Transportation Secretary Pete Buttigieg had in some ways the sharpest rise of the Trump era in 2019, when he sought to make the unlikely leap from mayor of a small town in South Bend, Indiana, to the White House. He ran for president advocating generational change and a new kind of politics at a time when Democrats’ angst over Trump was at its height.

Candidates participate in the second democratic presidential debate of 2020
Pete Buttigieg rose from obscurity to play a central role in the 2020 Democratic presidential primaries.Anthony Lanzilote/Bloomberg Archive

To some extent, it stuck: Buttigieg rose from obscurity to narrowly win the 2020 Iowa caucuses and place second in the New Hampshire Democratic primary. He fell short in the last primaries, dropped out and supported Biden – before becoming his transportation secretary.

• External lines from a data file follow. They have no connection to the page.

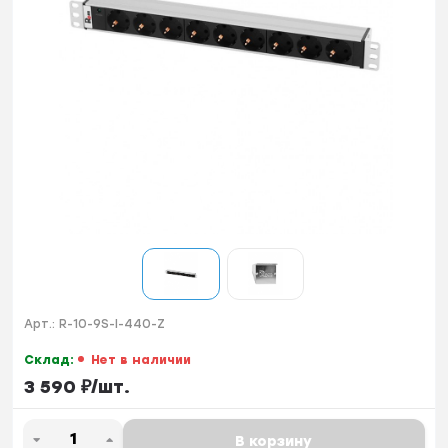
Арт.:
R-10-9S-I-440-Z
Склад:
Нет в наличии
3 590
₽
/
шт.
В корзину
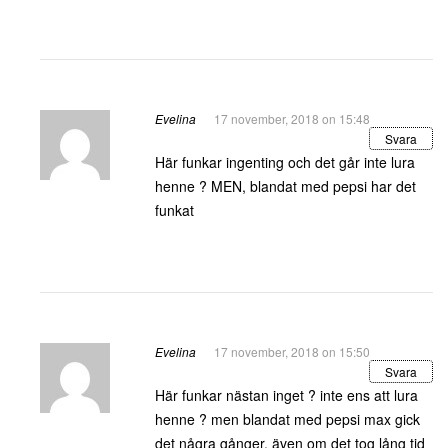
Evelina
17 november, 2018 on 15:48
Svara
Här funkar ingenting och det går inte lura
henne ? MEN, blandat med pepsi har det
funkat
Evelina
17 november, 2018 on 15:50
Svara
Här funkar nästan inget ? inte ens att lura
henne ? men blandat med pepsi max gick
det några gånger, även om det tog lång tid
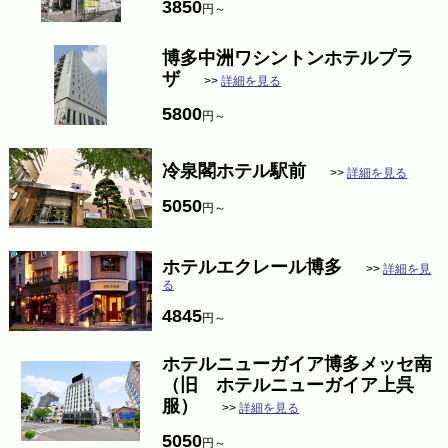
3850
円～
博多中洲ワシントンホテルプラ
ザ
>>
詳細を見る
5800
円～
冷泉閣ホテル駅前
>>
詳細を見る
5050
円～
ホテルエクレール博多
>>
詳細を見
る
4845
円～
ホテルニューガイア博多メッセ南
（旧 ホテルニューガイア上呉
服）
>>
詳細を見る
5050
円～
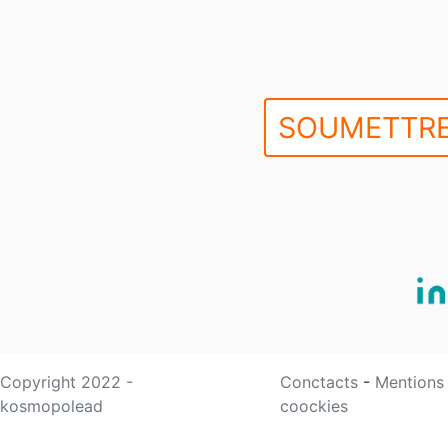
SOUMETTRE
Copyright 2022 -
Conctacts
-
Mentions
kosmopolead
coockies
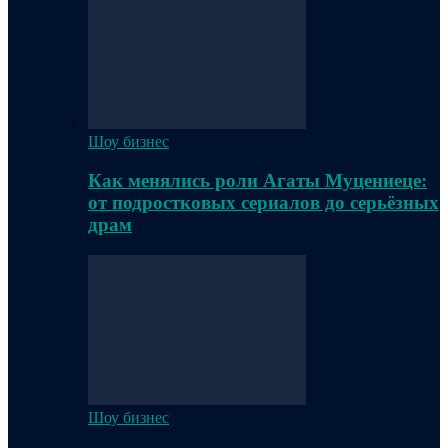
Шоу бизнес
Как менялись роли Агаты Муцениеце:
от подростковых сериалов до серьёзных
драм
Шоу бизнес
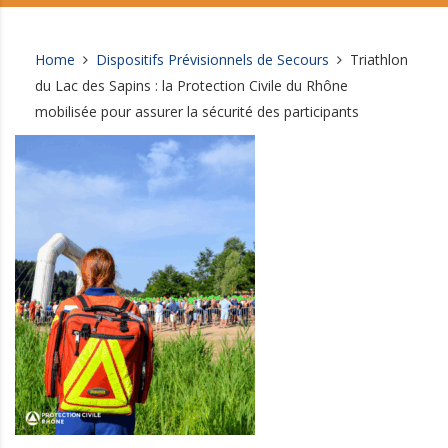
Home
Dispositifs Prévisionnels de Secours
Triathlon
du Lac des Sapins : la Protection Civile du Rhône
mobilisée pour assurer la sécurité des participants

Illinois Governor JB Pritzker may be Trump’s most outspoken critic, often insulting the former president as a “racist,” a “homophobe,” a “misogynist” and a criminal. He also has belittled Trump as “just a flatulent old man with an orange tan who fell asleep in his own judgment.” He also won his job in 2018, when the combination of a midterm backlash against Trump and Illinois’ blue hue proved too much for the then-governor. Bruce Rauner, the Republican incumbent.

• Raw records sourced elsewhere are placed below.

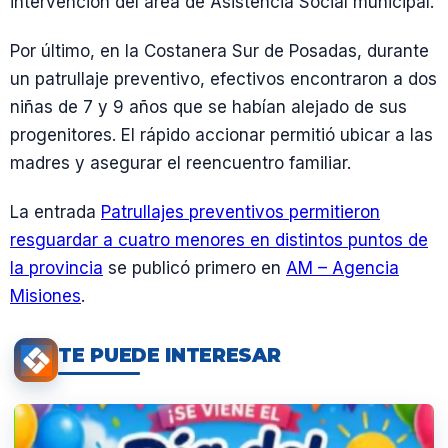
intervención del área de Asistencia Social municipal.
Por último, en la Costanera Sur de Posadas, durante
un patrullaje preventivo, efectivos encontraron a dos
niñas de 7 y 9 años que se habían alejado de sus
progenitores. El rápido accionar permitió ubicar a las
madres y asegurar el reencuentro familiar.
La entrada
Patrullajes preventivos permitieron
resguardar a cuatro menores en distintos puntos de
la provincia
se publicó primero en
AM – Agencia
Misiones
.
TE PUEDE INTERESAR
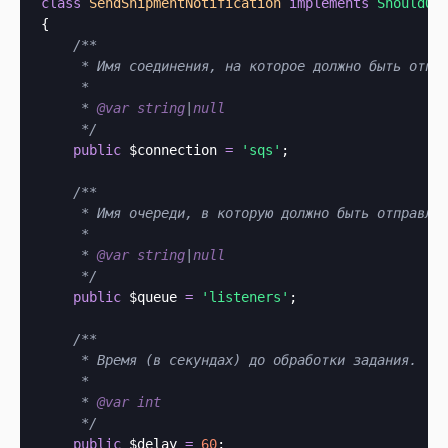
class
SendShipmentNotification
implements
{

/**

     * Имя соединения, на которое должно быть отпра
     *

     * 
@var
string
|
null
     */
public
 $connection 
=
'sqs'
;

/**

     * Имя очереди, в которую должно быть отправлен
     *

     * 
@var
string
|
null
     */
public
 $queue 
=
'listeners'
;

/**

     * Время (в секундах) до обработки задания.

     *

     * 
@var
int
     */
public
 $delay 
=
60
;
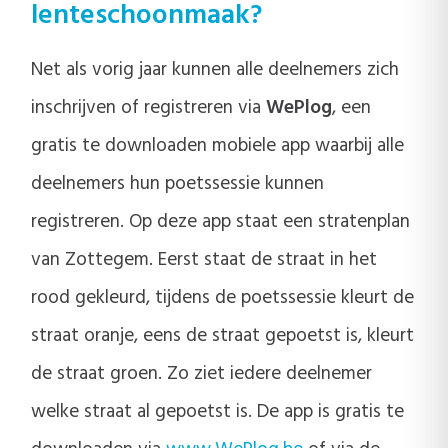
lenteschoonmaak?
Net als vorig jaar kunnen alle deelnemers zich
inschrijven of registreren via
WePlog
, een
gratis te downloaden mobiele app waarbij alle
deelnemers hun poetssessie kunnen
registreren. Op deze app staat een stratenplan
van Zottegem. Eerst staat de straat in het
rood gekleurd, tijdens de poetssessie kleurt de
straat oranje, eens de straat gepoetst is, kleurt
de straat groen. Zo ziet iedere deelnemer
welke straat al gepoetst is. De app is gratis te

Then there’s Kentucky Gov. Andy Beshear, who is also in the running to be Harris’ running mate. His rise in deep-red Kentucky is less tied to Trump, and a big part of his appeal as a potential vice president is his ability to win over voters for Trump.

But Beshear defeated a Trump-like Republican opponent in 2019 and rode the backlash to the end of Roe v. Wade. Wade to comfortably win a second term as governor in 2023.

One way or another, Trump played a big role in creating the cast of characters that could round out the Democratic ticket he faces this year.